Required work> Can you reproduce, word for word, the stretch of the credit union loan thread from "Can anyone tell" through "planning to join."?

Provided text>

# Advice re:credit union loan



## blinkbelle (4 Apr 2006)

Hi, hope im posting in the proper place. Im new!

My partner and I have applied for a 12,000 loan out of the credit union.  The account is in my name about 1000 savings, had 2other small loans about 600 left on at the moment.  I dont work but I get roughly 1100 per month social welfare etc.  My partner works and is on 23000 a yr plus commission.  We have just bought a house and want to do it up a bit.  So the nice lady took all this down and said the meeting is on monday so we will know next tuesday.  I cant help wonder though will it be approved.  

Anyone else deal with the credit union? Im kinda worrying because I dont have that much savings.  

Can anyone tell me if credit union do those icb checks? my friend has told me they dont.


----------



## ClubMan (4 Apr 2006)

Some _CUs _are part of the _ICB _system nowadays and more are planning to join.

Can you realistically afford the additional debts on top of what you already owe? Have you drawn up a realistic income/expenditure budget to show that you can (or can't)?


----------



## blinkbelle (4 Apr 2006)

hi clubman, 

Well we have sat down and worked out what we would be able to afford to pay back about €300 pm.  We also have another savings account in aib with 2000 in it. We are good savers, and dont splurge on nice things eg cars, hoildays.  We have been renting for five years before buying this house so instead of rent it will be our mortgage.


----------



## ClubMan (4 Apr 2006)

Why no use the €2000 on deposit to reduce your borrowing requirements? In general it does not make sense to borrow while maintaining savings (with the exception of one's mortgage and possible an emergency cash fund).


----------



## wexford (5 Apr 2006)

no. leave your 2000 where it is - or move it to an account where it will earn more interest for you. many credit unions will not let you touch your savings if your loan is higher than your savings (not all cu's, but most of them). you are on a tight budget. If anything happens and you need money quickly, you will have access to the 2000 - instead of taking out another loan on top of mortgage repayments (interest rate hikes coming) and remember that CU's charge high interest.

Information shown>
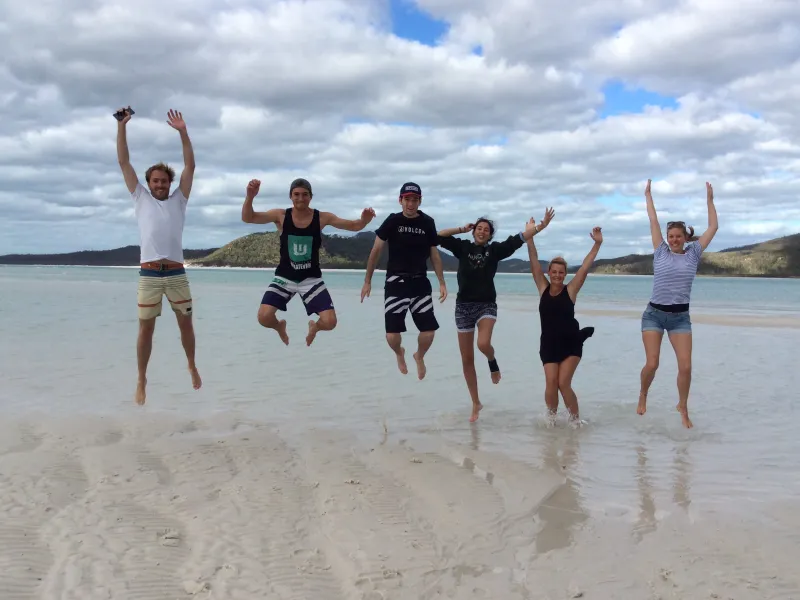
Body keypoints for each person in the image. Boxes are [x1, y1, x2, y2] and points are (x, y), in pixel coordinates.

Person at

Result for this exercise>
Can anyone tell me if credit union do those icb checks? my friend has told me they dont.


----------



## ClubMan (4 Apr 2006)

Some _CUs _are part of the _ICB _system nowadays and more are planning to join.